Güvenli motosiklet sürmenin Türkiye'de mümkün olduğunu aktaran Akçay, "Trafik düzenlemesi olursa ve yeterince eğitim verilirse İstanbul trafiği motosiklete doğru kayar. Dolayısıyla trafikte müthiş bir rahatlama yaşanır." değerlendirmesini yaptı.
Akçay, kask, koruyucu mont, pantolon, ayakkabı ve eldivenin de fiyatının çok yüksek olduğunu, motosiklete özendirmek için bu ürünlerden Özel Tüketim Vergisi (ÖTV) alınmaması gerektiğini anlattı.

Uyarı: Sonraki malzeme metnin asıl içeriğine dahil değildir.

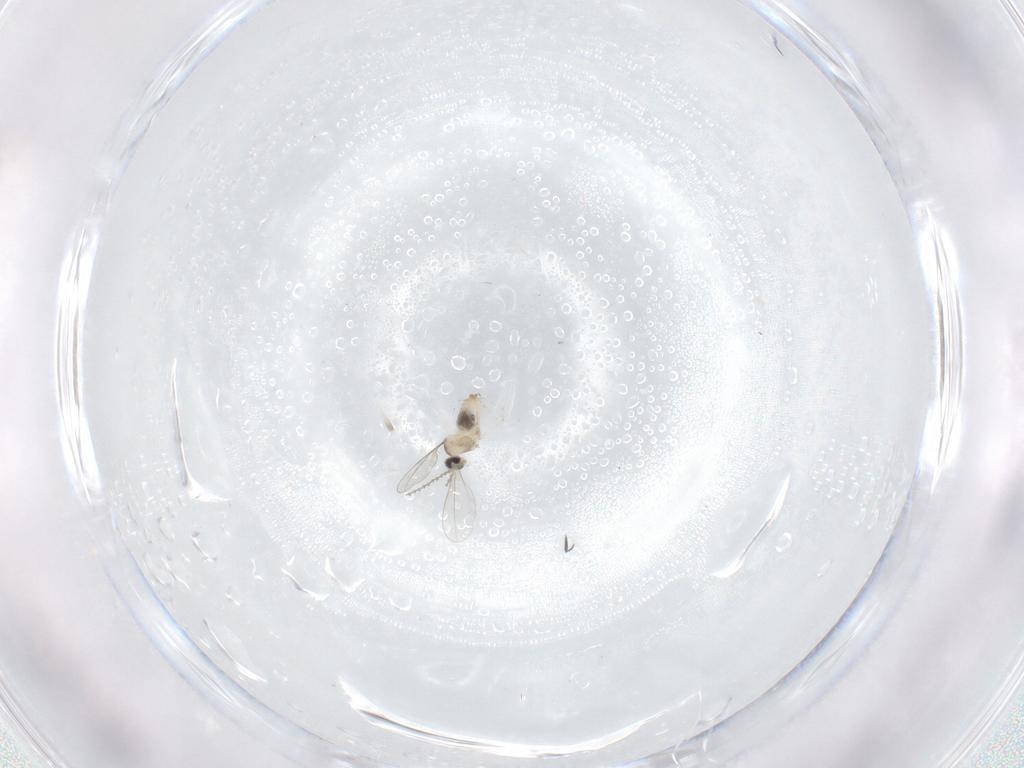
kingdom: Animalia
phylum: Arthropoda
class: Insecta
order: Diptera
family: Cecidomyiidae
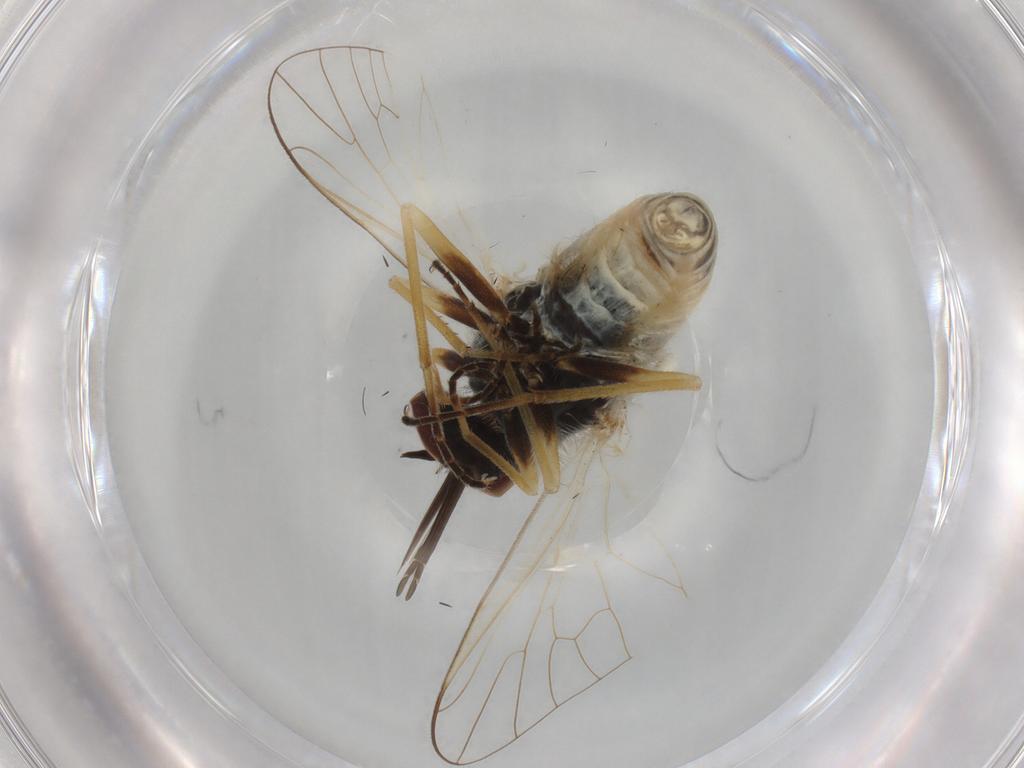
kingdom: Animalia
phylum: Arthropoda
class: Insecta
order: Diptera
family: Bombyliidae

Motosiklet yolu olursa insanların daha rahat ve kolay ulaşım sağlayabileceğini vurgulayan Akçay, "Motosiklet hız limitleri, araba hız limitlerine eşitlenirse bu büyük bir çözüm sağlayacaktır. Bunun için de sanıyorum birtakım çalışmalar var. Umuyorum olumlu sonuçlanacaktır." dedi.
"B sınıfı ehliyetle kurs olmadan 125 cc motosiklet kullanılmamalı"

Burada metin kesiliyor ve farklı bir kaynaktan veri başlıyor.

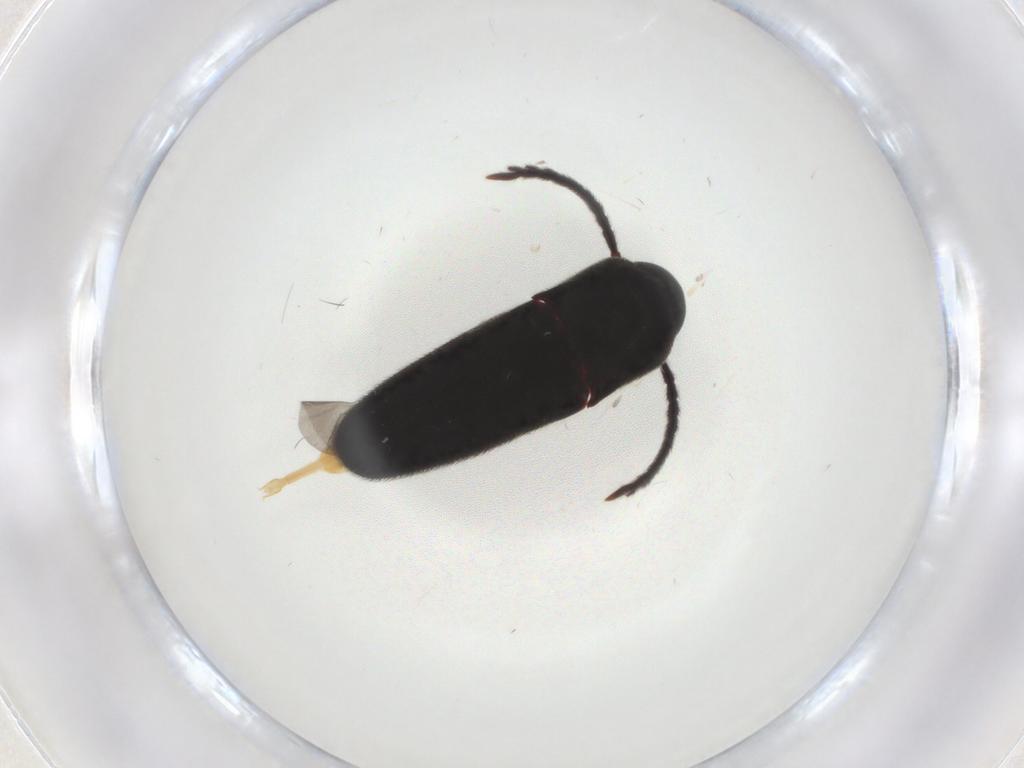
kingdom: Animalia
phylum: Arthropoda
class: Insecta
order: Coleoptera
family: Eucnemidae
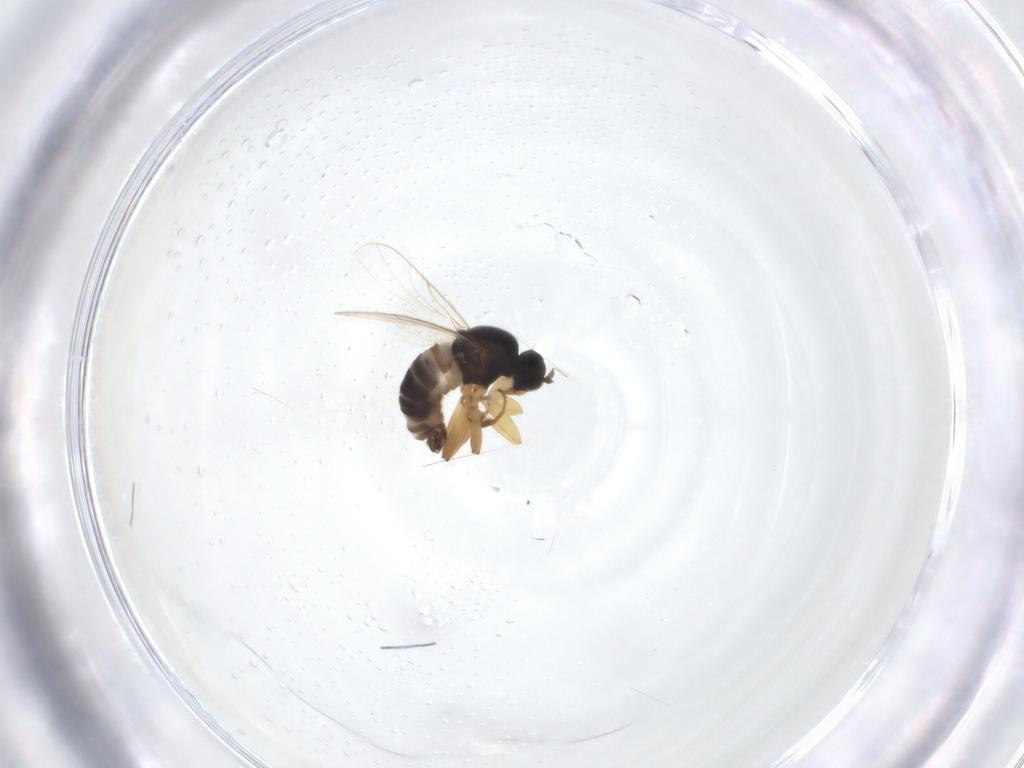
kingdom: Animalia
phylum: Arthropoda
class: Insecta
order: Diptera
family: Hybotidae
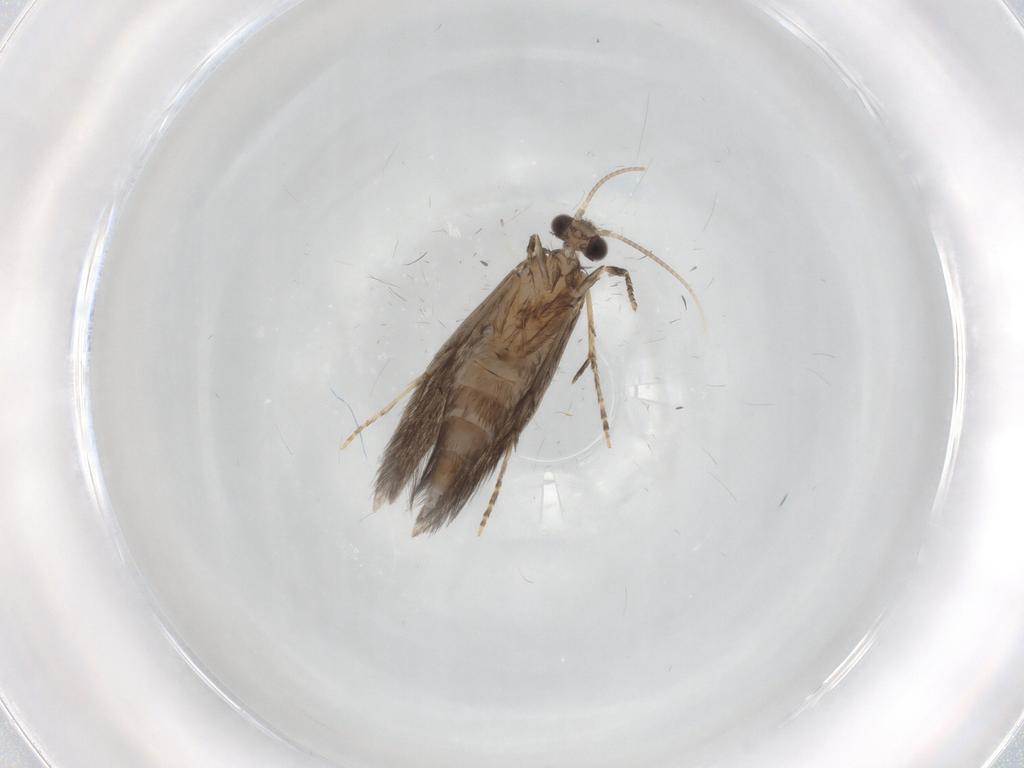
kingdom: Animalia
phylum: Arthropoda
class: Insecta
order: Trichoptera
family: Hydroptilidae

Türkiye'de şu anda B sınıfı ehliyetle 50 cc motosiklet kullanılabildiğini dile getiren Akçay, bu ehliyetle 125 cc motosiklet kullanılmasının bazı riskleri beraberinde getirdiğine değindi.
Akçay, "Bunun yapılabilmesi için de belli kurumlarda bu işin kursunun alınması gerekiyor. 'Bende B sınıfı ehliyet var. Çıkayım, işte 125'lik motosiklet kullanayım.' diye bir şey yok." ifadelerini kullandı.

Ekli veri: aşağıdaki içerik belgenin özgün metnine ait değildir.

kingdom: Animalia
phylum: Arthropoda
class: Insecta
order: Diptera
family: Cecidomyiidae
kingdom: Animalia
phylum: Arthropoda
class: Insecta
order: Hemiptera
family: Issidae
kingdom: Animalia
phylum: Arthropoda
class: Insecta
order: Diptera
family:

Otomobil ile motosiklet kullanımının birbirinden çok farklı olduğunun altını çizen Akçay, paket getiren kuryelerin trafik kurallarına uygun motosiklet kullanmaları için tüketicilerin biraz daha sabırlı olması gerektiğini bildirdi.
"Sokaklar köpeklerin yeri olmamalı"
Motosiklet sürücülerinin doğayı ve hayvanları çok sevdiğini de aktaran Akçay, şu ifadeleri kullandı:
"Köpekler bizim en büyük dostlarımız. Onlarla birlikte olmayı gerçekten çok seviyoruz ama sokaklar köpeklerin yeri olmamalı. Yani sokakta başıboş dolaşan hayvanlar olmamalı. Çünkü onlar zarar görüyorlar. Bu sadece motosiklet için değil. Bu hayvanlara kamyon da çarpabiliyor, araba da çarpabiliyor fakat kamyon ve araba çarptığında zayiatı sadece o zavallı sokakta yaşamaya mahkum edilmiş köpek çekiyor, yaralanıyor ya da ölebiliyor. Ancak motosikletle bir köpeğe çarpıldığı zaman hem o zavallı hayvan zarar görüyor hem de motosiklet sürücüsü büyük zarar görüyor."
Akçay, motosiklet kullanımının artması için bunlar için kentte park yeri yapılması gerektiğini de sözlerine ekledi.